ENTRIES PROVIDED:
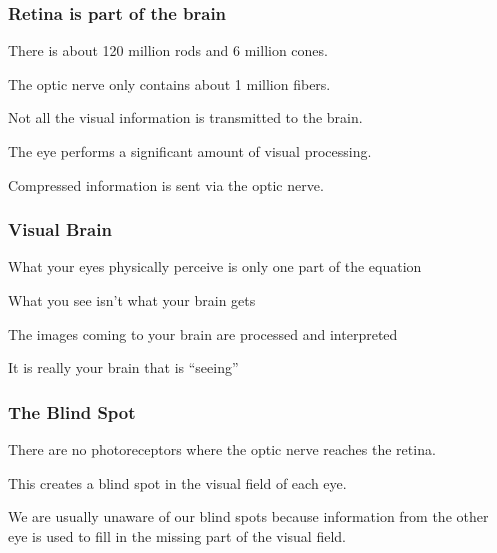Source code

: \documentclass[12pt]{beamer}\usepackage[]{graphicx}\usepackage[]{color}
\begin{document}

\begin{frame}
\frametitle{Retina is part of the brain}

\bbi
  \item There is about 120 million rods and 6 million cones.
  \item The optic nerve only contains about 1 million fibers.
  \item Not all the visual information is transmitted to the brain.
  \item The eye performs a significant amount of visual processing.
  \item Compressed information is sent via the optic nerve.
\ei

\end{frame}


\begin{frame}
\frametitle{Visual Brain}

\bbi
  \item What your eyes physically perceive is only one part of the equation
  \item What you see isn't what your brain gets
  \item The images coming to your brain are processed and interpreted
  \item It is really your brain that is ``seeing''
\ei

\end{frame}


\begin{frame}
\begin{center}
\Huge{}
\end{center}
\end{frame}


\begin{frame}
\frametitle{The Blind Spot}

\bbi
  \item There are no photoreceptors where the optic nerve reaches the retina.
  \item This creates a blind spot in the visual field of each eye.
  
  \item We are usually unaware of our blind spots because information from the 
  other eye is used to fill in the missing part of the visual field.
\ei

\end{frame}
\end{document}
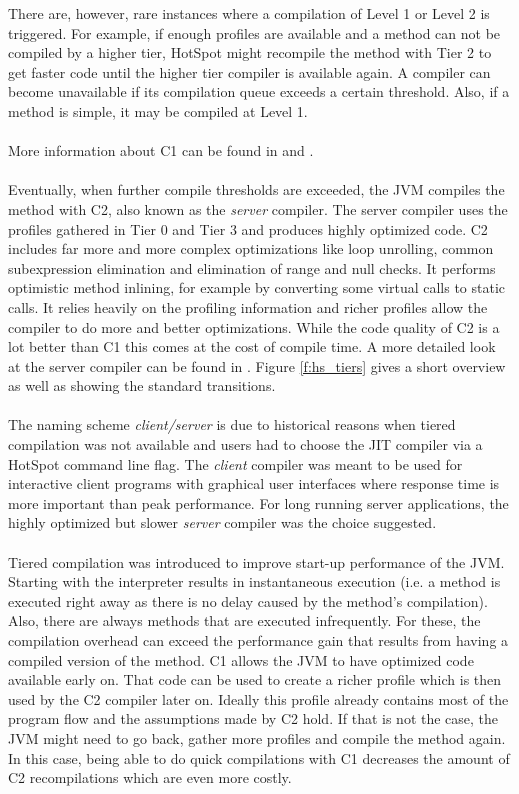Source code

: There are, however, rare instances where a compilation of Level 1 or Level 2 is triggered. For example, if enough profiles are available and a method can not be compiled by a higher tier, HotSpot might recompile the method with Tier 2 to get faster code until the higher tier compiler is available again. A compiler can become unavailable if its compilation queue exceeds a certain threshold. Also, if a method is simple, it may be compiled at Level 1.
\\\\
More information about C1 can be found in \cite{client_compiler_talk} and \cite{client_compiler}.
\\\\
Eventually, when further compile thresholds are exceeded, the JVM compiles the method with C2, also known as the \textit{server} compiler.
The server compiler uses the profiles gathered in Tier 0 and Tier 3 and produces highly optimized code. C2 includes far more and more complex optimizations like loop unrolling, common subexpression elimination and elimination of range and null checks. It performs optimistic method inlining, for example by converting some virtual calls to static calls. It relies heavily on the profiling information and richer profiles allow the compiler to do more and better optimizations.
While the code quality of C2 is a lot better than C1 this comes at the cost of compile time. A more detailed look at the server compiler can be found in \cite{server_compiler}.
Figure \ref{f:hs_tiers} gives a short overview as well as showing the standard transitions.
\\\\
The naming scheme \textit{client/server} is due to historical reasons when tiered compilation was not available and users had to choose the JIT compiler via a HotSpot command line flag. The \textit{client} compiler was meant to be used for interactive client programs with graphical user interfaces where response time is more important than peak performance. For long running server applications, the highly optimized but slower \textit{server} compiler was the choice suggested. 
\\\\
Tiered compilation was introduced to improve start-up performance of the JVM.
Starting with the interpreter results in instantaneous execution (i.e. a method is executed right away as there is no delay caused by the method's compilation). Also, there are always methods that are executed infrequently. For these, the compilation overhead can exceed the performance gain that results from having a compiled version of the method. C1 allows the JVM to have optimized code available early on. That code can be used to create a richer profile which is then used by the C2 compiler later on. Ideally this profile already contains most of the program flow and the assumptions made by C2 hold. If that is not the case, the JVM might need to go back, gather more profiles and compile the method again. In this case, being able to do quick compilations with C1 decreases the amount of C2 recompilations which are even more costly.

PROMPT: Leaving out the pictures, repeat all of the entries exactly.

WRITTEN SOLUTION:
Source code

: \documentclass[12pt]{beamer}\usepackage[]{graphicx}\usepackage[]{color}
\begin{document}

\begin{frame}
\frametitle{Retina is part of the brain}

\bbi
  \item There is about 120 million rods and 6 million cones.
  \item The optic nerve only contains about 1 million fibers.
  \item Not all the visual information is transmitted to the brain.
  \item The eye performs a significant amount of visual processing.
  \item Compressed information is sent via the optic nerve.
\ei

\end{frame}


\begin{frame}
\frametitle{Visual Brain}

\bbi
  \item What your eyes physically perceive is only one part of the equation
  \item What you see isn't what your brain gets
  \item The images coming to your brain are processed and interpreted
  \item It is really your brain that is ``seeing''
\ei

\end{frame}


\begin{frame}
\begin{center}
\Huge{}
\end{center}
\end{frame}


\begin{frame}
\frametitle{The Blind Spot}

\bbi
  \item There are no photoreceptors where the optic nerve reaches the retina.
  \item This creates a blind spot in the visual field of each eye.
  
  \item We are usually unaware of our blind spots because information from the 
  other eye is used to fill in the missing part of the visual field.
\ei

\end{frame}
\end{document}
Source code

: There are, however, rare instances where a compilation of Level 1 or Level 2 is triggered. For example, if enough profiles are available and a method can not be compiled by a higher tier, HotSpot might recompile the method with Tier 2 to get faster code until the higher tier compiler is available again. A compiler can become unavailable if its compilation queue exceeds a certain threshold. Also, if a method is simple, it may be compiled at Level 1.
\\\\
More information about C1 can be found in \cite{client_compiler_talk} and \cite{client_compiler}.
\\\\
Eventually, when further compile thresholds are exceeded, the JVM compiles the method with C2, also known as the \textit{server} compiler.
The server compiler uses the profiles gathered in Tier 0 and Tier 3 and produces highly optimized code. C2 includes far more and more complex optimizations like loop unrolling, common subexpression elimination and elimination of range and null checks. It performs optimistic method inlining, for example by converting some virtual calls to static calls. It relies heavily on the profiling information and richer profiles allow the compiler to do more and better optimizations.
While the code quality of C2 is a lot better than C1 this comes at the cost of compile time. A more detailed look at the server compiler can be found in \cite{server_compiler}.
Figure \ref{f:hs_tiers} gives a short overview as well as showing the standard transitions.
\\\\
The naming scheme \textit{client/server} is due to historical reasons when tiered compilation was not available and users had to choose the JIT compiler via a HotSpot command line flag. The \textit{client} compiler was meant to be used for interactive client programs with graphical user interfaces where response time is more important than peak performance. For long running server applications, the highly optimized but slower \textit{server} compiler was the choice suggested. 
\\\\
Tiered compilation was introduced to improve start-up performance of the JVM.
Starting with the interpreter results in instantaneous execution (i.e. a method is executed right away as there is no delay caused by the method's compilation). Also, there are always methods that are executed infrequently. For these, the compilation overhead can exceed the performance gain that results from having a compiled version of the method. C1 allows the JVM to have optimized code available early on. That code can be used to create a richer profile which is then used by the C2 compiler later on. Ideally this profile already contains most of the program flow and the assumptions made by C2 hold. If that is not the case, the JVM might need to go back, gather more profiles and compile the method again. In this case, being able to do quick compilations with C1 decreases the amount of C2 recompilations which are even more costly.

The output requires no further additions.